In the UK, up to 120,000 men are biopsied annually
A random biopsy from the breast would not be accepted by either doctors or patients, but such an examination of the prostate is approved, explains the study author Dr. Hashim Ahmed. In the UK alone, around 100,000 to 120,000 men go through this type of treatment each year, according to the expert.

MRI scan finds 93 percent of cancers
The study used multi-parametric MRI scans in 11 hospitals in patients with high levels of PSA. With this type of treatment, 27 percent of the men examined no longer required a biopsy. A total of 93 percent of aggressive cancers were found in the patients, the experts add. In comparison, only 48 percent of cancer cases were detected by a biopsy.

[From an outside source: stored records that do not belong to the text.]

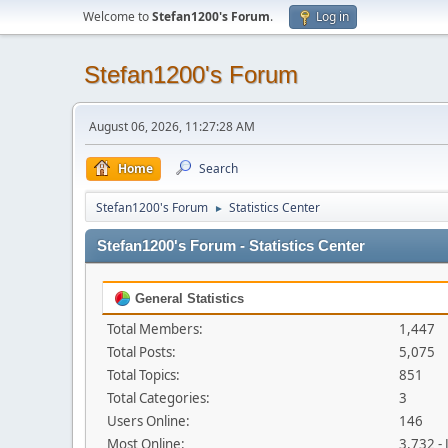
Welcome to
Stefan1200's Forum
.
Log in
Stefan1200's Forum
August 06, 2026, 11:27:28 AM
Home
Search
Stefan1200's Forum
Statistics Center
►
Stefan1200's Forum - Statistics Center
General Statistics
Total Members:
1,447
Total Posts:
5,075
Total Topics:
851
Total Categories:
3
Users Online:
146
Most Online:
3,732 -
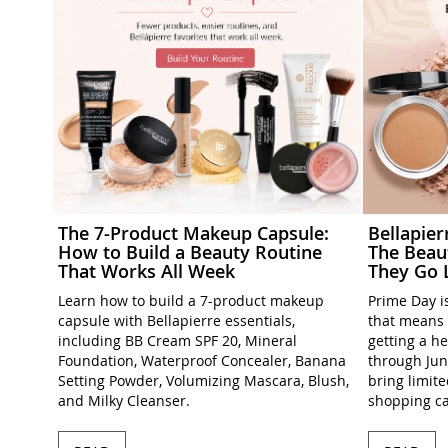
The 7-Product Makeup Capsule:
Bellapie
How to Build a Beauty Routine
The Beau
That Works All Week
They Go 
Learn how to build a 7-product makeup
Prime Day is
capsule with Bellapierre essentials,
that means 
including BB Cream SPF 20, Mineral
getting a h
Foundation, Waterproof Concealer, Banana
through Jun
Setting Powder, Volumizing Mascara, Blush,
bring limit
and Milky Cleanser.
shopping ca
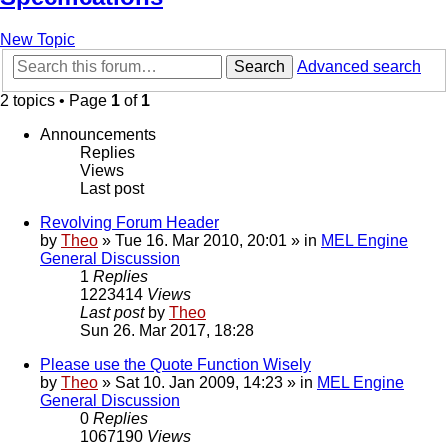
New Topic
Search
Advanced search
2 topics • Page
1
of
1
Announcements
Replies
Views
Last post
Revolving Forum Header
by
Theo
» Tue 16. Mar 2010, 20:01 » in
MEL Engine
General Discussion
1
Replies
1223414
Views
Last post
by
Theo
Sun 26. Mar 2017, 18:28
Please use the Quote Function Wisely
by
Theo
» Sat 10. Jan 2009, 14:23 » in
MEL Engine
General Discussion
0
Replies
1067190
Views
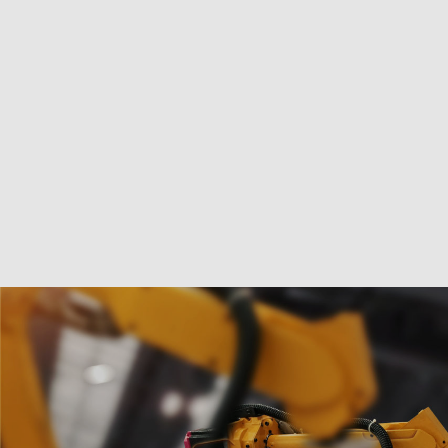
Marketing
Manage options
Manage services
Manage {vendor_count} vendors
Read more about these purposes
Accept
Deny
View preferences
Save preference
Cookie Policy
Privacy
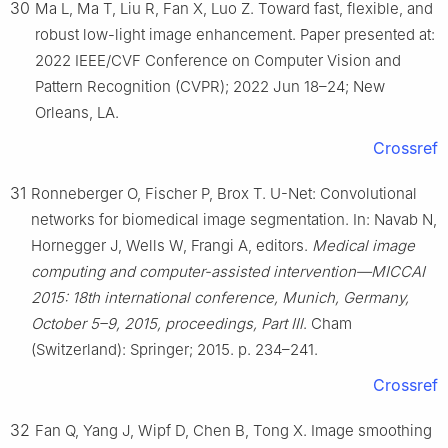
30
Ma L, Ma T, Liu R, Fan X, Luo Z. Toward fast, flexible, and
robust low-light image enhancement. Paper presented at:
2022 IEEE/CVF Conference on Computer Vision and
Pattern Recognition (CVPR); 2022 Jun 18–24; New
Orleans, LA.
Crossref
31
Ronneberger O, Fischer P, Brox T. U-Net: Convolutional
networks for biomedical image segmentation. In: Navab N,
Hornegger J, Wells W, Frangi A, editors.
Medical image
computing and computer-assisted intervention—MICCAI
2015: 18th international conference, Munich, Germany,
October 5–9, 2015, proceedings, Part Ⅲ
. Cham
(Switzerland): Springer; 2015. p. 234–241.
Crossref
32
Fan Q, Yang J, Wipf D, Chen B, Tong X. Image smoothing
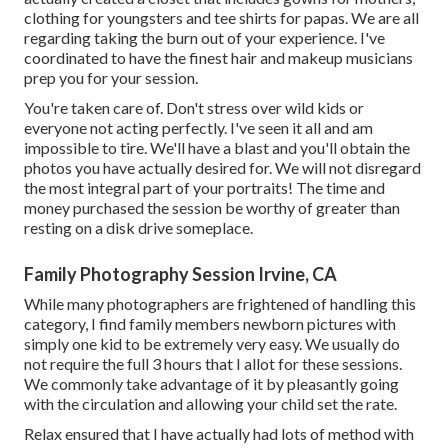
clothing for youngsters and tee shirts for papas. We are all
regarding taking the burn out of your experience. I've
coordinated to have the finest hair and makeup musicians
prep you for your session.
You're taken care of. Don't stress over wild kids or
everyone not acting perfectly. I've seen it all and am
impossible to tire. We'll have a blast and you'll obtain the
photos you have actually desired for. We will not disregard
the most integral part of your portraits! The time and
money purchased the session be worthy of greater than
resting on a disk drive someplace.
Family Photography Session Irvine, CA
While many photographers are frightened of handling this
category, I find family members newborn pictures with
simply one kid to be extremely very easy. We usually do
not require the full 3 hours that I allot for these sessions.
We commonly take advantage of it by pleasantly going
with the circulation and allowing your child set the rate.
Relax ensured that I have actually had lots of method with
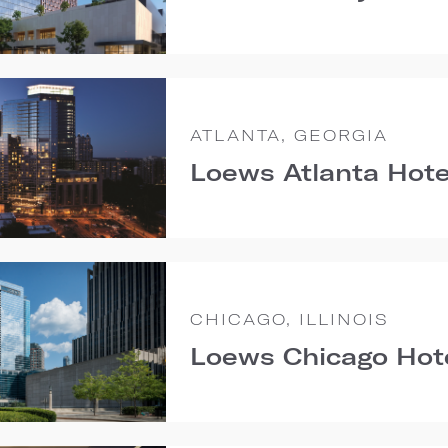
ATLANTA, GEORGIA
Loews Atlanta Hote
CHICAGO, ILLINOIS
Loews Chicago Hot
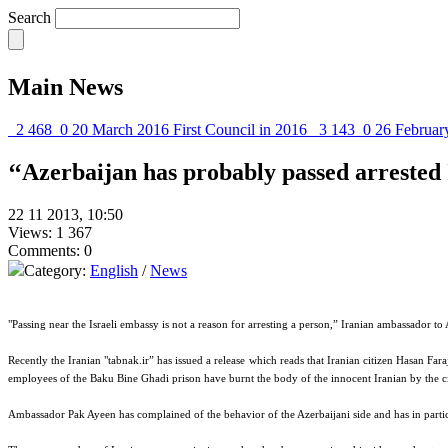
Search
Main News
2 468
0
20 March 2016
First Council in 2016
3 143
0
26 Februar
‘‘Azerbaijan has probably passed arrested 
22 11 2013, 10:50
Views: 1 367
Comments: 0
Category:
English
/
News
"Passing near the Israeli embassy is not a reason for arresting a person,” Iranian ambassador 
Recently the Iranian "tabnak.ir” has issued a release which reads that Iranian citizen Hasan Fara
employees of the Baku Bine Ghadi prison have burnt the body of the innocent Iranian by the ci
Ambassador Pak Ayeen has complained of the behavior of the Azerbaijani side and has in particula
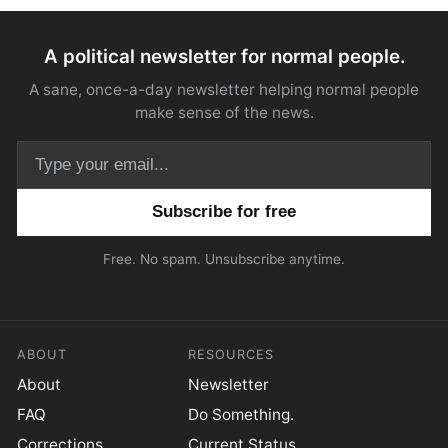
A political newsletter for normal people.
A sane, once-a-day newsletter helping normal people
make sense of the news.
Email address
Free. No spam. Unsubscribe anytime.
ABOUT
RESOURCES
About
Newsletter
FAQ
Do Something.
Corrections
Current Status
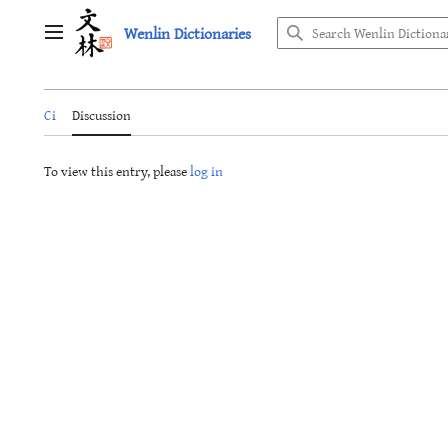
Jump
Wenlin Dictionaries
to
Main menu
content
Ci
Discussion
To view this entry, please
log in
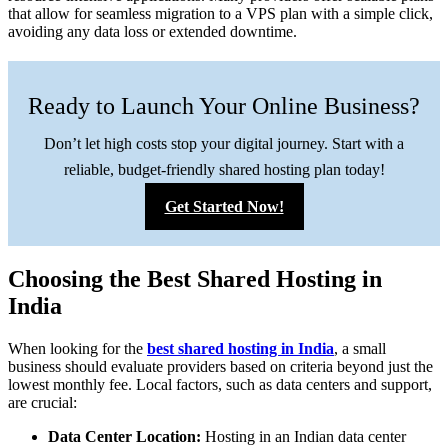
that allow for seamless migration to a VPS plan with a simple click,
avoiding any data loss or extended downtime.
Ready to Launch Your Online Business?
Don’t let high costs stop your digital journey. Start with a
reliable, budget-friendly shared hosting plan today!
Get Started Now!
Choosing the Best Shared Hosting in
India
When looking for the
best shared hosting in India
, a small
business should evaluate providers based on criteria beyond just the
lowest monthly fee. Local factors, such as data centers and support,
are crucial:
Data Center Location:
Hosting in an Indian data center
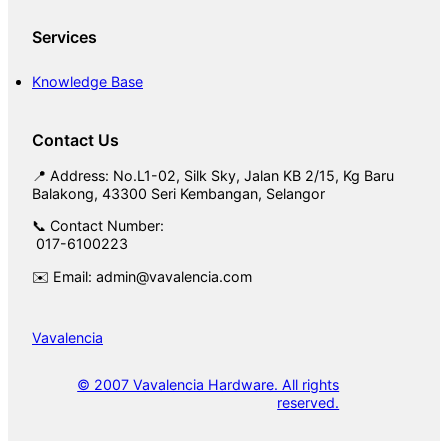
Services
Knowledge Base
Contact Us
📍 Address: No.L1-02, Silk Sky, Jalan KB 2/15, Kg Baru
Balakong, 43300 Seri Kembangan, Selangor
📞 Contact Number:
017-6100223
✉️ Email: admin@vavalencia.com
Vavalencia
© 2007 Vavalencia Hardware. All rights
reserved.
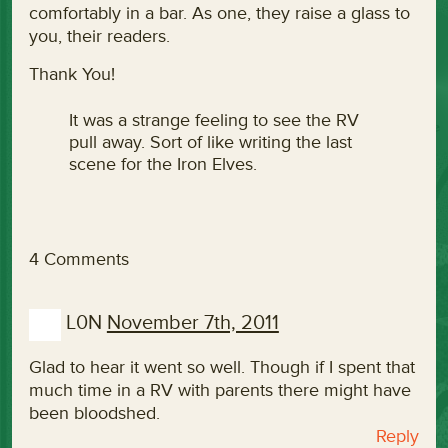
comfortably in a bar. As one, they raise a glass to
you, their readers.
Thank You!
It was a strange feeling to see the RV
pull away. Sort of like writing the last
scene for the Iron Elves.
4 Comments
L0N
November 7th, 2011
Glad to hear it went so well. Though if I spent that
much time in a RV with parents there might have
been bloodshed.
Reply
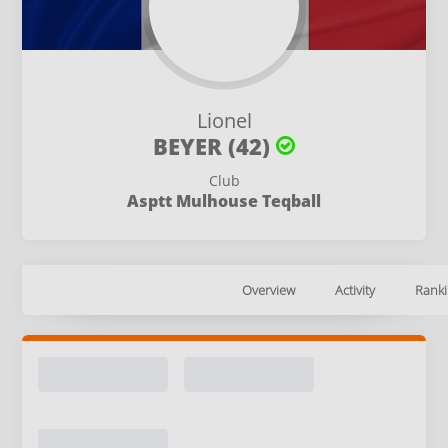
Lionel
BEYER (42)
Club
Asptt Mulhouse Teqball
Overview
Activity
Ranki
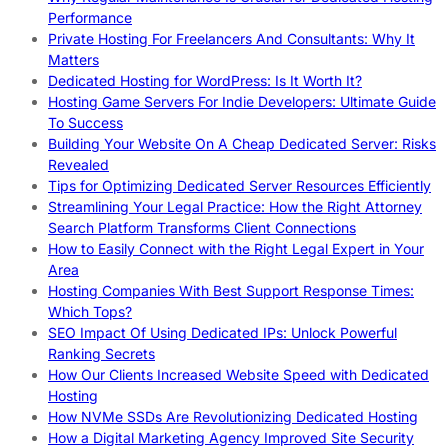
Performance
Private Hosting For Freelancers And Consultants: Why It
Matters
Dedicated Hosting for WordPress: Is It Worth It?
Hosting Game Servers For Indie Developers: Ultimate Guide
To Success
Building Your Website On A Cheap Dedicated Server: Risks
Revealed
Tips for Optimizing Dedicated Server Resources Efficiently
Streamlining Your Legal Practice: How the Right Attorney
Search Platform Transforms Client Connections
How to Easily Connect with the Right Legal Expert in Your
Area
Hosting Companies With Best Support Response Times:
Which Tops?
SEO Impact Of Using Dedicated IPs: Unlock Powerful
Ranking Secrets
How Our Clients Increased Website Speed with Dedicated
Hosting
How NVMe SSDs Are Revolutionizing Dedicated Hosting
How a Digital Marketing Agency Improved Site Security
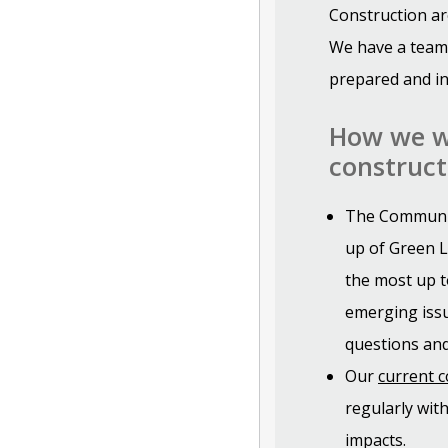
Construction ar
We have a team
prepared and in
How we wi
construct
The Communit
up of Green L
the most up t
emerging issu
questions and
Our
current 
regularly wit
impacts.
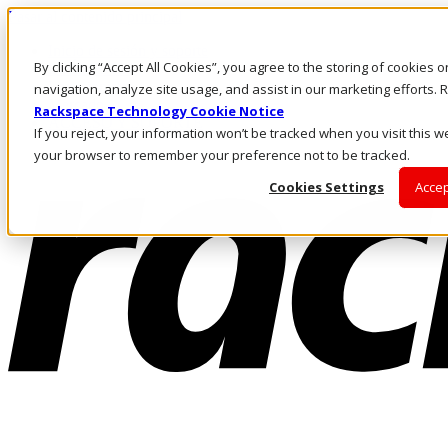
Pasar al contenido principal
Inicio de sesión y soporte
By clicking “Accept All Cookies”, you agree to the storing of cookies 
LLÁMENOS
Inversionistas
navigation, analyze site usage, and assist in our marketing efforts
Mercado
Rackspace Technology Cookie Notice
ACCESO Y SOPORTE
If you reject, your information won’t be tracked when you visit this we
your browser to remember your preference not to be tracked.
Cookies Settings
Accep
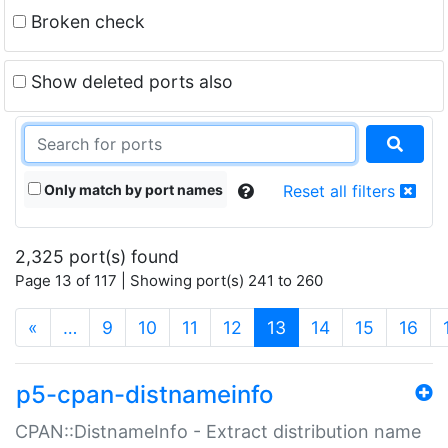
Broken check
Show deleted ports also
Only match by port names
Reset all filters
2,325 port(s) found
Page 13 of 117 | Showing port(s) 241 to 260
(current)
«
…
9
10
11
12
13
14
15
16
p5-cpan-distnameinfo
CPAN::DistnameInfo - Extract distribution name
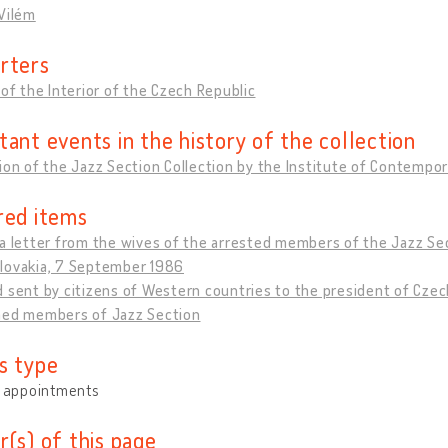
Vilém
rters
 of the Interior of the Czech Republic
tant events in the history of the collection
ion of the Jazz Section Collection by the Institute of Contempor
red items
a letter from the wives of the arrested members of the Jazz Sec
lovakia, 7 September 1986
 sent by citizens of Western countries to the president of Cze
ned members of Jazz Section
s type
y appointments
r(s) of this page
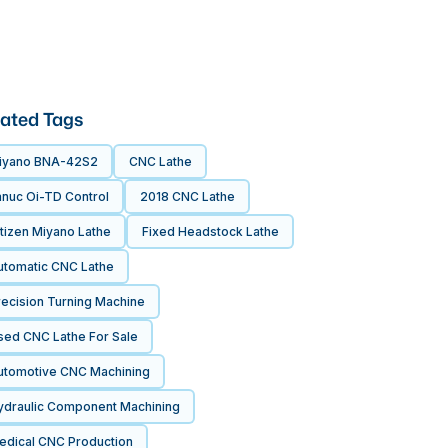
ated Tags
iyano BNA-42S2
CNC Lathe
anuc Oi-TD Control
2018 CNC Lathe
tizen Miyano Lathe
Fixed Headstock Lathe
utomatic CNC Lathe
recision Turning Machine
sed CNC Lathe For Sale
utomotive CNC Machining
ydraulic Component Machining
edical CNC Production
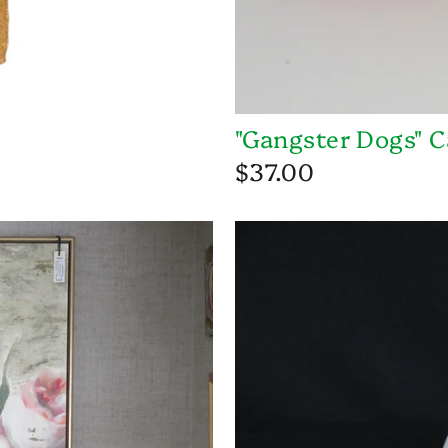
"Gangster Dogs" C
$37.00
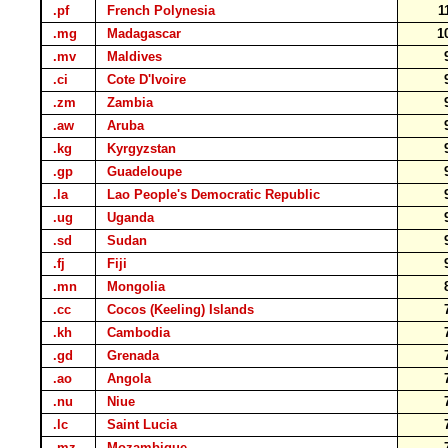
.pf
French Polynesia
1
.mg
Madagascar
1
.mv
Maldives
.ci
Cote D'Ivoire
.zm
Zambia
.aw
Aruba
.kg
Kyrgyzstan
.gp
Guadeloupe
.la
Lao People's Democratic Republic
.ug
Uganda
.sd
Sudan
.fj
Fiji
.mn
Mongolia
.cc
Cocos (Keeling) Islands
.kh
Cambodia
.gd
Grenada
.ao
Angola
.nu
Niue
.lc
Saint Lucia
.mz
Mozambique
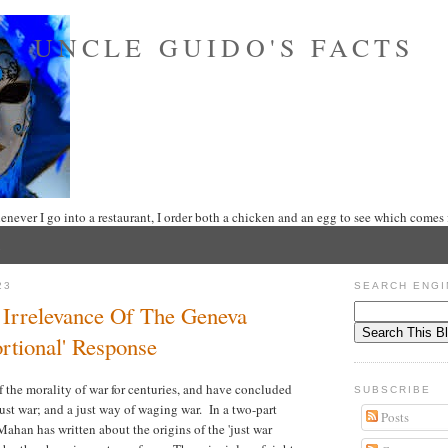
UNCLE GUIDO'S FACTS
never I go into a restaurant, I order both a chicken and an egg to see which comes f
23
SEARCH ENGI
e Irrelevance Of The Geneva
rtional' Response
 the morality of war for centuries, and have concluded
SUBSCRIBE
a just war; and a just way of waging war. In a two-part
Posts
ahan has written about the origins of the 'just war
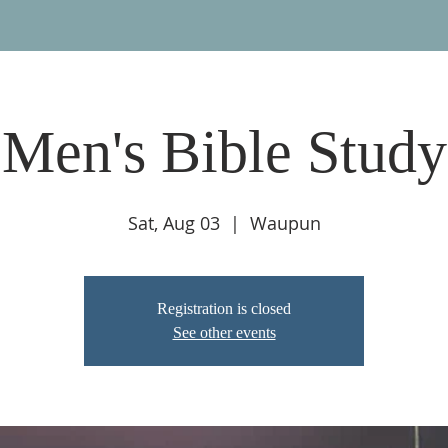
Men's Bible Study
Sat, Aug 03
  |  
Waupun
Registration is closed
See other events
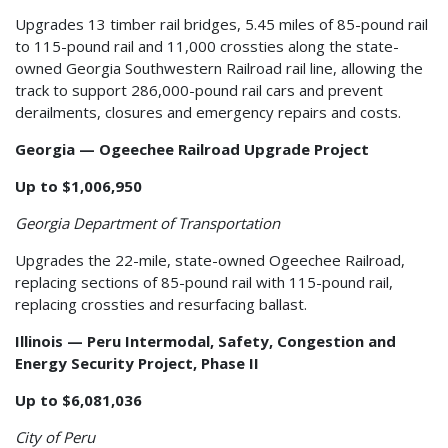
Upgrades 13 timber rail bridges, 5.45 miles of 85-pound rail
to 115-pound rail and 11,000 crossties along the state-
owned Georgia Southwestern Railroad rail line, allowing the
track to support 286,000-pound rail cars and prevent
derailments, closures and emergency repairs and costs.
Georgia — Ogeechee Railroad Upgrade Project
Up to $1,006,950
Georgia Department of Transportation
Upgrades the 22-mile, state-owned Ogeechee Railroad,
replacing sections of 85-pound rail with 115-pound rail,
replacing crossties and resurfacing ballast.
Illinois — Peru Intermodal, Safety, Congestion and
Energy Security Project, Phase II
Up to $6,081,036
City of Peru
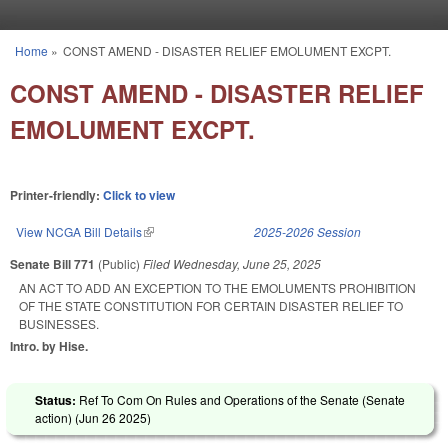
Skip to main content
Home
»
CONST AMEND - DISASTER RELIEF EMOLUMENT EXCPT.
You are here
CONST AMEND - DISASTER RELIEF
EMOLUMENT EXCPT.
Printer-friendly:
Click to view
View NCGA Bill Details
(link is external)
2025-2026 Session
Senate Bill 771
(Public)
Filed
Wednesday, June 25, 2025
AN ACT TO ADD AN EXCEPTION TO THE EMOLUMENTS PROHIBITION
OF THE STATE CONSTITUTION FOR CERTAIN DISASTER RELIEF TO
BUSINESSES.
Intro. by Hise.
Status:
Ref To Com On Rules and Operations of the Senate (Senate
action) (
Jun 26 2025
)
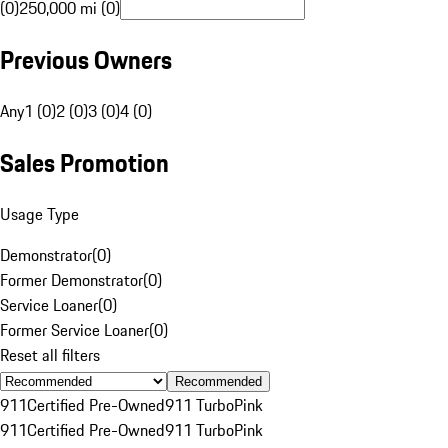
(0)
250,000 mi (0)
Previous Owners
Any
1 (0)
2 (0)
3 (0)
4 (0)
Sales Promotion
Usage Type
Demonstrator
(
0
)
Former Demonstrator
(
0
)
Service Loaner
(
0
)
Former Service Loaner
(
0
)
Reset all filters
Recommended
911
Certified Pre-Owned
911 Turbo
Pink
911
Certified Pre-Owned
911 Turbo
Pink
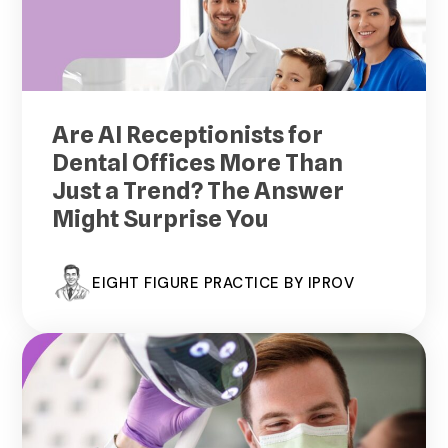
Are AI Receptionists for
Dental Offices More Than
Just a Trend? The Answer
Might Surprise You
EIGHT FIGURE PRACTICE BY IPROV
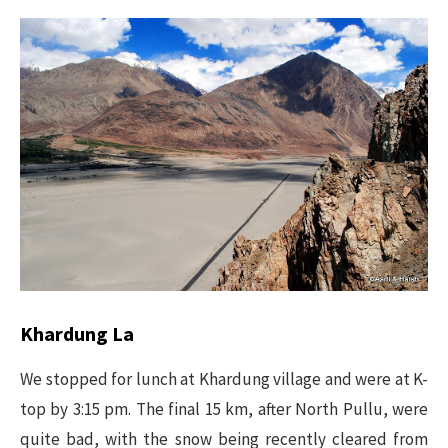
Khardung La
We stopped for lunch at Khardung village and were at K-
top by 3:15 pm. The final 15 km, after North Pullu, were
quite bad, with the snow being recently cleared from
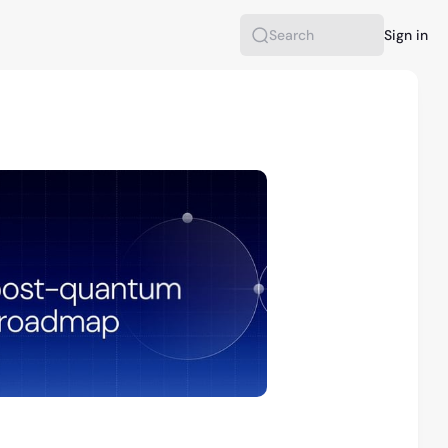
Sign in
Search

The long-term results of the method remain to be seen
It is important to consider long-term survival after cancer, such as prostate cancer, the researchers say. By improving the detection of major cancers, we can have a significant impact on the likelihood of recognizing and surviving such cancers, the authors explain. However, the long-term effects of the new diagnosis can only be analyzed in ten to 15 years.

Current test system is imperfect
The current test system for prostate cancer is notoriously imperfect. A prostate biopsy is also extremely painful and uncomfortable. “The new scanning devices are really a big leap forward in the diagnosis of prostate cancer,” emphasizes Dr. Ahmed.

New type of examination could save a lot of money
The scans cost between £ 350 and £ 450. The cost of a biopsy is £ 450. So it is also possible to save money with the Skans, if the new type of examination can avoid unnecessary biopsies, the scientists explain. Early and effective detection of aggressive cancer would also result in fewer patients becoming ill and would therefore save significant treatment costs. (as)

Author and source information



Video: Stanford Doctor Discusses Advances in the Detection and Treatment of Prostate Cancer (August 2022).